TASK TO COMPLETE: Extend the blog post about the Doctor Who browser game by writing what comes next after its final sentence.

SOURCE TEXT:
- - - - -

December 21, 2011

I Guess The Doctor Is Too Busy Guiding People Through Tutorials To Actually Help.

Today I played a Doctor Who MMO thing.
I was just looking at it and then I learned you could be a cat person so of course I played. I am a very predictable furry.

Basically, if you want to play a lot of shitty in-browser versions of Puzzle Fighter, Bust-A-Move, Pipe Dreams, and Sega Swirl, this is really the game for you.

You make your dude, and then the Doctor picks you up in the TARDIS! Whoo! I will give the game this: it looks really nice. It’s clearly flash-animated so that every animation isn’t individually drawn, but it has a great art style that looks really nice, and the little animated version of The Doctor is spiffy. Anyway, you go into the TARDIS and the Doctor says things like “Blah blah blah time crisis blah blah blah probably going to fight all the villains from the show since it’s relaunch in sequence blah blah.” And then he gives you a gadget, which is TOTALLY NOT A SONIC SCREWDRIVER because it sucks and you have to play little minigames to do things. Either that, or the Doctor is just really, really fucking good at Bust-A-Move, because he can unlock a door in like a second and it takes me clearing like 3 boards of Bust-A-Move to do that. Then you go out and you fight some of the plastic people from the first episode using your PUZZLE MINIGAME POWERS. I assume you eventually move to other times and places and fight other enemies from the show, but I certainly didn’t get that far. It’s also weird that, if I have gone back in time to the point where the plastic people were invading, then Earthlings don’t know about aliens. I’m a cat person. Shouldn’t they all be fucking terrified of me? World going to shit and whatnot? Or do they just assume the furry convention is in town or something? I assume they have furry cons in London.

- - - - -

SUPPLIED MATERIAL:

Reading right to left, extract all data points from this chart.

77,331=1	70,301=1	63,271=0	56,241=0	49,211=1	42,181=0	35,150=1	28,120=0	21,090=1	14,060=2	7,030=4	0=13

- - - - -

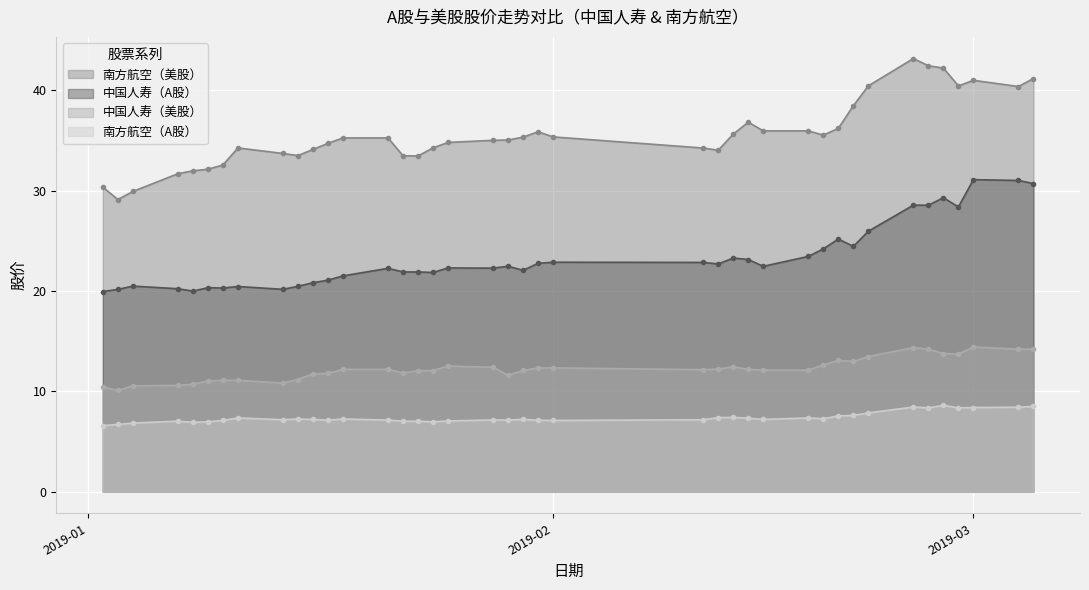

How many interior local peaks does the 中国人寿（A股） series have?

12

- - - - -

ANSWER TO THIS PROBLEM:
Anyway, back to the game. Another thing I will give the game credit for is this: you really aren’t doing like… typical video game stuff in theory (although in execution, it’s just puzzle minigames, as I’ve said). The game has you unlocking doors, interrogating people, rewiring gadgets, and distracting enemies. You’re not running around with a gun and shooting people. You’re doing what the Doctor does in the show, which is to the game’s credit. You team up with a bunch of other players (in theory. This beta didn’t seem to have that working.) or if you solo, you get some AI characters to help you. You assign them to tasks and you do some yourself, or help them do them faster. “You barricade the door, you keep the woman calm, and I’ll hack this computer!” Again, in theory, really like the show, but in practice, it’s just playing board after board of these puzzle games, so it gets old fast.

The conversation, or “wits” minigame as they call it, is especially kind of bad. It’s like Sega Swirl, except there are ways to make special gems that do things like clear a whole line. In practice, this means that once you start a combo, it can kind of go on FOREVER. I had a combo last for a solid minute without me pressing anything in the game. And that combo didn’t give me enough points to finish off the task I was doing. Thanks, game!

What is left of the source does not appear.